The federal government has withheld payment of $175 million for a state mental health program because of concerns that the state has been paying improper claims. And a federal official in Atlanta said Thursday that more money may be held back.
Dr. William W. Lawrence Jr., acting director of the state Division of Medical Assistance, said national and regional officials of the Centers for Medicare & Medicaid Services started asking questions about community support service claims last month after reading a series of articles in The News & Observer. The newspaper reported on the failure of mental heath reform in North Carolina, and revealed that the state had wasted at least $400 million on community support.

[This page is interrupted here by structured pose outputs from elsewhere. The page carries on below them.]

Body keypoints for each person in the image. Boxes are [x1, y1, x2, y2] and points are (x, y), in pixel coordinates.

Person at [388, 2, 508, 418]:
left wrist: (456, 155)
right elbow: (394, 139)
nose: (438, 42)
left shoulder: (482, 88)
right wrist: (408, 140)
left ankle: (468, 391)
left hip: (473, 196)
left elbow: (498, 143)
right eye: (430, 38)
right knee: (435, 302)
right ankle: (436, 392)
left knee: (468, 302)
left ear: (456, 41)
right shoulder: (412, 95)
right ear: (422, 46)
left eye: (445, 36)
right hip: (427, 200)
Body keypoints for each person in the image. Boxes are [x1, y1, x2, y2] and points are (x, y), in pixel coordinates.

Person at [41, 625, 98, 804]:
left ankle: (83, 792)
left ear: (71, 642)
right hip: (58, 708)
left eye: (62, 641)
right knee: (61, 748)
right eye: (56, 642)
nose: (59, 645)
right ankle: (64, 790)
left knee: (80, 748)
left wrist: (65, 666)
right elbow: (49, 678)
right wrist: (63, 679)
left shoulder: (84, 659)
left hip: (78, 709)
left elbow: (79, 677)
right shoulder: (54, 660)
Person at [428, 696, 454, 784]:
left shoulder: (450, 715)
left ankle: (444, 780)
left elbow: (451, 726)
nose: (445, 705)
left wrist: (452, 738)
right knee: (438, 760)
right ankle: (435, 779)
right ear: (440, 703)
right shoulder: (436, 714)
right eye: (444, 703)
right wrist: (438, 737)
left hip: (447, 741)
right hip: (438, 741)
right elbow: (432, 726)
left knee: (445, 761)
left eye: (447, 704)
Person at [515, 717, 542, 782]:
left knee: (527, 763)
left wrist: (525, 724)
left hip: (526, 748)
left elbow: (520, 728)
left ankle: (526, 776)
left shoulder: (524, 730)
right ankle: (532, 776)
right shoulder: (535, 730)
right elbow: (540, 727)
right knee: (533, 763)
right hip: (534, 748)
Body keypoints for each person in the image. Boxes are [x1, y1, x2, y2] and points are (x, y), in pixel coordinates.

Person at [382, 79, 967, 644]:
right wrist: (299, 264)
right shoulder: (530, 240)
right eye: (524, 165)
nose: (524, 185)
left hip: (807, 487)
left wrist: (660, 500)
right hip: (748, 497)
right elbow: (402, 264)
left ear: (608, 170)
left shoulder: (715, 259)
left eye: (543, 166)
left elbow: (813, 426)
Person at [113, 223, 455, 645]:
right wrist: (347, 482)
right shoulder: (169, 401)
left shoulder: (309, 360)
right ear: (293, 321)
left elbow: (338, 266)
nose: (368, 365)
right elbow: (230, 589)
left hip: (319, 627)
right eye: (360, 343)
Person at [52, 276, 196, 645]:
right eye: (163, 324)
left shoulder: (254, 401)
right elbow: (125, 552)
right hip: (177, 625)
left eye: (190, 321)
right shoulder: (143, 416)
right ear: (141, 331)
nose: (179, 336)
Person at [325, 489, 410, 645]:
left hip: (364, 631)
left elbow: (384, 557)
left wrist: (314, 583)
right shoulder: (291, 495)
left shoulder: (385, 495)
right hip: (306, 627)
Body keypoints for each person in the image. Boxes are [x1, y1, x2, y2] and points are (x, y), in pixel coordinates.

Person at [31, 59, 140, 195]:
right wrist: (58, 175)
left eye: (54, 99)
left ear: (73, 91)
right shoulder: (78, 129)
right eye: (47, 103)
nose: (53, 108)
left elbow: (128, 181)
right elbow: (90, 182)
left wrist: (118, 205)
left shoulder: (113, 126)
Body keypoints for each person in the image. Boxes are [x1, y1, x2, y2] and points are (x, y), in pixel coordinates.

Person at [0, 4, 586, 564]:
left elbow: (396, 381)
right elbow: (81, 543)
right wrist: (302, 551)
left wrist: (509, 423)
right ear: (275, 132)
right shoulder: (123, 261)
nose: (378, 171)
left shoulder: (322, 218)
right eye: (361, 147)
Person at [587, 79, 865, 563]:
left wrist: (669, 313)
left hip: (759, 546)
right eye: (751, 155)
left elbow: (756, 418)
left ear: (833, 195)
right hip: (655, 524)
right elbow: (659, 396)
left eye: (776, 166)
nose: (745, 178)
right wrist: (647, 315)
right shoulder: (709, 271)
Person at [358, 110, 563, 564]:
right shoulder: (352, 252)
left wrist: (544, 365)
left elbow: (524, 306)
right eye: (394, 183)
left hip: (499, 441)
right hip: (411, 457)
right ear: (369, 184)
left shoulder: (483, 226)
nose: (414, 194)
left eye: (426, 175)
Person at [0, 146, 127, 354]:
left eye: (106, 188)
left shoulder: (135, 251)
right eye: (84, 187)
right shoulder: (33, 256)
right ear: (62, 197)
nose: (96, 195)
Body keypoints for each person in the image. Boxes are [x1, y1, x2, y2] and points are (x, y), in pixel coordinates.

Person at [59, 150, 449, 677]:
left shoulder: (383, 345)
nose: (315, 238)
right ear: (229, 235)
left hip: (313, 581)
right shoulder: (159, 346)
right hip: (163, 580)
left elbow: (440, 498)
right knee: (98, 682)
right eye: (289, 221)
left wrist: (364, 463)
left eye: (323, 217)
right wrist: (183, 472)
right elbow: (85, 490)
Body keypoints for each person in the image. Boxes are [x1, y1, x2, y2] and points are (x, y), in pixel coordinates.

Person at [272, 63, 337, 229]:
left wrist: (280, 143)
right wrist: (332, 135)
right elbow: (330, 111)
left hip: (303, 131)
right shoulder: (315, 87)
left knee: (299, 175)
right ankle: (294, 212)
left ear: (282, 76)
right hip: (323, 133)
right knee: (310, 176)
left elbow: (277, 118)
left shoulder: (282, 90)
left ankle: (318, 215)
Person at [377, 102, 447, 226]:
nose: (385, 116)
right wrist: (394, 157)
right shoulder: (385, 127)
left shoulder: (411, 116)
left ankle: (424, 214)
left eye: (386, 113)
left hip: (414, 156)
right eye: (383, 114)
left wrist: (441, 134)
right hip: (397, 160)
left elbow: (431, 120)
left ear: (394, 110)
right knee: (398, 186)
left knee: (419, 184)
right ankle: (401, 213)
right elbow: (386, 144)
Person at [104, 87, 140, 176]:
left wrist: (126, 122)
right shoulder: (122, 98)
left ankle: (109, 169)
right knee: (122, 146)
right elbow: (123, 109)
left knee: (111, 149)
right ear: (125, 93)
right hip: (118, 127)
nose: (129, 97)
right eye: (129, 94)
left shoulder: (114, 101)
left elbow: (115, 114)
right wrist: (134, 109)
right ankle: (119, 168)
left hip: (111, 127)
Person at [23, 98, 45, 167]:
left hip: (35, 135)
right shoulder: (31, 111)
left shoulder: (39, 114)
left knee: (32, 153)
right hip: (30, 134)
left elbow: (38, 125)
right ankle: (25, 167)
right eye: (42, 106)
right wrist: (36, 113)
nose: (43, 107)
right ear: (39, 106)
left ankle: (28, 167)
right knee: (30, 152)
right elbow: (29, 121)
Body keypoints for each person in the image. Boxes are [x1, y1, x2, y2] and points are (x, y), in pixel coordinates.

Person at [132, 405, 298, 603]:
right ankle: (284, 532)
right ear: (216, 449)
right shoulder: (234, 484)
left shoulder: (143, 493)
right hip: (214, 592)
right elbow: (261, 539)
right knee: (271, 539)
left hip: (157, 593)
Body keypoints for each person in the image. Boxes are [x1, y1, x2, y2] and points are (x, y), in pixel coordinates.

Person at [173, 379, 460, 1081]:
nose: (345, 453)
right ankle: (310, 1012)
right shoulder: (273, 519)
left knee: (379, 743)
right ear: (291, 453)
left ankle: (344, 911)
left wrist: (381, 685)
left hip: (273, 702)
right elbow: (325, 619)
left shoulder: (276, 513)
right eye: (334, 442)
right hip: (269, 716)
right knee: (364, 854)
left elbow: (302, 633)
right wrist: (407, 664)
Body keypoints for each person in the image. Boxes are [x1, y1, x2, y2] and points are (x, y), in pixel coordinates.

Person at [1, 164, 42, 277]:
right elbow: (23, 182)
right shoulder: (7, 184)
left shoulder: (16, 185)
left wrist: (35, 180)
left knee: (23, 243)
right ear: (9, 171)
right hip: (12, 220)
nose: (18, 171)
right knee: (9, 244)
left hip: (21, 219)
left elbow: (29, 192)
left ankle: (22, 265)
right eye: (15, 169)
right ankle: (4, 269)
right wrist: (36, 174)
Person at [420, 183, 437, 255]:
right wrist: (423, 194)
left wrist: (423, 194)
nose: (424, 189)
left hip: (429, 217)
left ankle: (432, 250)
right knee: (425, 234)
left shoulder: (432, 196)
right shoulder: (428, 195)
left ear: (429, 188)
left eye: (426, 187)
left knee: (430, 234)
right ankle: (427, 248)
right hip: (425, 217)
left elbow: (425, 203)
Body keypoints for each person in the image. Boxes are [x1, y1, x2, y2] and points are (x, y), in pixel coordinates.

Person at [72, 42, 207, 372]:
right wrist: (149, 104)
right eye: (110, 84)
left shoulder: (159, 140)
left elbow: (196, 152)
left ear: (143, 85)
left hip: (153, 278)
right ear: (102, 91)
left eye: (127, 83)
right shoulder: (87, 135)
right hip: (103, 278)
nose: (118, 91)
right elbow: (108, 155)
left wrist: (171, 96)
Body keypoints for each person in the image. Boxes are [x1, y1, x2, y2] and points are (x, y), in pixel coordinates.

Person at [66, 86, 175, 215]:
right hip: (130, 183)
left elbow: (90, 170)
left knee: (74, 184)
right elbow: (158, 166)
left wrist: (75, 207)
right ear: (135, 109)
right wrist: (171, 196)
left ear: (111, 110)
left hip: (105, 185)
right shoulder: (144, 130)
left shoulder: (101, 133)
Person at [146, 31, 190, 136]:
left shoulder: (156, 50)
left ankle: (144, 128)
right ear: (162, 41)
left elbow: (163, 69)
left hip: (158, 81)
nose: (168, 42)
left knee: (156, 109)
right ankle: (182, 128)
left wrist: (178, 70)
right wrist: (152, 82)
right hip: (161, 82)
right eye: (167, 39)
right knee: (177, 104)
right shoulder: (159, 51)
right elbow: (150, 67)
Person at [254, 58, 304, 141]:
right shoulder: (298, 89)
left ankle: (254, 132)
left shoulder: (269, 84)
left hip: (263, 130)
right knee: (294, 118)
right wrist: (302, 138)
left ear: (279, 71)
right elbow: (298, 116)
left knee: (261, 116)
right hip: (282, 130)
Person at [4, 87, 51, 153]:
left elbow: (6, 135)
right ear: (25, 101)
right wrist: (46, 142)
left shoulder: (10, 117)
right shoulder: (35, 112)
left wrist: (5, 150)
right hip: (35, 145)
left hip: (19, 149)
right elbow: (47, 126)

Lawrence said he received an e-mail Wednesday saying the federal government had decided to defer payment of its share of the cost of community support services for the last three months of 2007.
"While we realize some of the community support services expenditures may be legitimate, at this time we are not able to determine the 'good' expenditures from the 'bad' expenditures, resulting in us having to defer the entire amount," the notice said.
"They're not saying 'We're not going to pay,' " said Dan Gerlach, Gov. Mike Easley's senior policy adviser. "They're just saying, 'We need some questions answered about this.' "
Gerlach called it a "cash flow issue."
He said the state will contend that because of reforms it has already made, or plans to make, the federal government should pay.
Community support is a Medicaid service that is supposed to teach clients basic skills and help them control their behavior. Government audits show, however, that in some cases, companies charged as much as $61 an hour to take clients to malls or movies or to sit with them in school. In most cases, the work was done by employees with high school diplomas.
The federal government pays almost two-thirds of the cost; state and local governments pay the rest.
Lawrence, in response to questions raised by federal officials last month, has already sent a six-page memo outlining what the Easley administration has done, or plans to do, to fix the state's mental health system. The state says the cost of community support services has declined more than 20 percent in the past six months. That doesn't seem likely to satisfy federal officials.
"What we're really looking for right now is more documentation on the claims," said Lee Millman, a federal spokeswoman in Atlanta. "And that's about it in a nutshell."
Hugh Webster, another CMS official, said it was "entirely possible" that the federal government would also withhold its share of the cost for the first three months of this year if it is not satisfied that the claims the state is presenting for payment are clean.
Lawrence, the state official, said he knew that the federal agency could defer payment, but he was surprised when he received the notice. He also said the notice overstated the federal share of the community support services by $38 million, and that the money being withheld would be reduced by that amount, at a minimum.
"At this point, I think our focus is on corrective action," Lawrence said.
As of earlier this year, the state Department of Health and Human Services had demanded that community service providers repay $59 million and had recovered $14.8 million.